In order to allay concerns, the FMC said that further clarity on the US Fed’s terminal rate and possible positive signs from stimulus measures out of China may provide support to the ringgit and Asian currencies in general.

The committee also highlighted that recent forecasts by analysts and economists continue to point to broad-based recovery against the US dollar by year-end.

In their meeting yesterday, FMC members also discussed observations that corporates and exporters have retained more proceeds in foreign currencies, indicated by rising foreign currency account balances which could potentially lead to imbalance in market flows.

In managing their foreign exchange risks, the committee noted that corporates and exporters should be encouraged to take advantage of the attractive level of exchange rate in managing their foreign currency balances.

Adnan Zaylani, FMC chairman and Bank Negara assistant governor, pointed out that Malaysia’s expected economic growth in the range of 4% to 5%, as well as the structural reforms and fiscal consolidation efforts by the government, are supporting factors for the ringgit.

“As per its statutory mandate, Bank Negara will intervene in the foreign exchange market to stem currency movements that are deemed excessive.

“While the value of the ringgit will continue to remain market-determined, Bank Negara expects that ongoing measures by the government to further strengthen the economy will help to ensure that the ringgit better reflects the country’s fundamentals,” he added.

Meanwhile, Financial Markets Association of Malaysia president Chu Kok Wei welcomed Bank Negara’s guidance on the ringgit and recent market developments.

“We will remain supportive of its efforts in domestic markets.

“Financial markets in Malaysia continue to operate in an orderly manner and remain conducive to support our clients’ needs,” said Chu.

Speaking with StarBiz, Center for Market Education CEO Carmelo Ferlito said Bank Negara underestimates the domestic situation, adding that it is characterised by the lack of a comprehensive economic strategy.
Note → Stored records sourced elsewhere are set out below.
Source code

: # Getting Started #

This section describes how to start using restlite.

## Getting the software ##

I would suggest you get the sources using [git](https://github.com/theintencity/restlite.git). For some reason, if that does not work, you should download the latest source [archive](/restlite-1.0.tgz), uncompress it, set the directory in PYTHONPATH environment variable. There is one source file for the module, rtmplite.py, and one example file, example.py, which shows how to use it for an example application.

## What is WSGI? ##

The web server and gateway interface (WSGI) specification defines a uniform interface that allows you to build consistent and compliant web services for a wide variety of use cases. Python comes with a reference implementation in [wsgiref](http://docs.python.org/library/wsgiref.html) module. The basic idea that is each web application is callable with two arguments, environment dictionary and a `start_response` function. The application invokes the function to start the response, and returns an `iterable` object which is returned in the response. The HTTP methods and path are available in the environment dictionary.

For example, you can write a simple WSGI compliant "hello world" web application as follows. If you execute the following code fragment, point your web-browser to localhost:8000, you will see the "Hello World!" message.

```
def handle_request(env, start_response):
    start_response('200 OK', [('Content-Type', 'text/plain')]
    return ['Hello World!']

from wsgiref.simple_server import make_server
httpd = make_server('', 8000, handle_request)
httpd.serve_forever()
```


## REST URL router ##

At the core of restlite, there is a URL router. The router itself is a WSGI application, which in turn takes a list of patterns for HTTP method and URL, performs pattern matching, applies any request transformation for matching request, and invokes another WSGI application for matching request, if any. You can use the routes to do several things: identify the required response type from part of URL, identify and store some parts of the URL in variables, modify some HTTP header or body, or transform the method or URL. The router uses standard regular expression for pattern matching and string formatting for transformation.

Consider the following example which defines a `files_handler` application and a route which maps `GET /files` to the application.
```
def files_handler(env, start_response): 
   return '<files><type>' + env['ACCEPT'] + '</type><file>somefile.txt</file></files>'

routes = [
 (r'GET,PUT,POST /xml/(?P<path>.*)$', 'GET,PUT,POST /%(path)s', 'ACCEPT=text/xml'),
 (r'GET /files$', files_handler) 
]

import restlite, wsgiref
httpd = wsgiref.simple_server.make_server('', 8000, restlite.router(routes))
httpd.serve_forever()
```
“So far, it seems that the government navigates at sight, while neighbouring countries have clearer strategies.

“In particular, the government seems to fluctuate between a pro-market strategy and the urge to control with restrictive regulations on labour, finance and prices, among others,” he said.

Ferlito also claims that Bank Negara ignores the microfoundations behind the gross domestic product (GDP) growth

“A GDP which is mainly pushed by domestic consumption, with sluggish investments, declining as a percentage of GDP, is a symptom of an economy that is destroying wealth rather than producing it.

“In my opinion, GDP growth is not enough, it needs to be sustainable. And when it is driven by consumption and government spending, it is not,” he added.

Amid the public’s urge for Bank Negara to step in and tackle the ringgit’s decline, economist Geoffrey Williams of Malaysia University of Science and Technology begs to differ.

He believes that an intervention in the forex market is unnecessary at the moment.

“In line with its mandate, Bank Negara would only intervene in the forex market if volatility or continued weakness of the ringgit affected inflation, financial markets or growth.

“This is not the scenario that we are seeing in Malaysia.

“The concrete solution is for Bank Negara to follow its mandate according to conditions in Malaysia.

“Chasing the ringgit or following the Fed is not a concrete solution,” he said.

The Fed’s interest rate, known as the federal funds rate, has been raised aggressively since March 2022 from the range of 0%-0.25% to 5%-5.25% currently.

In contrast, Bank Negara had raised its overnight policy rate to 3% as compared to 1.75%, which remained from July 2020 to early March 2022.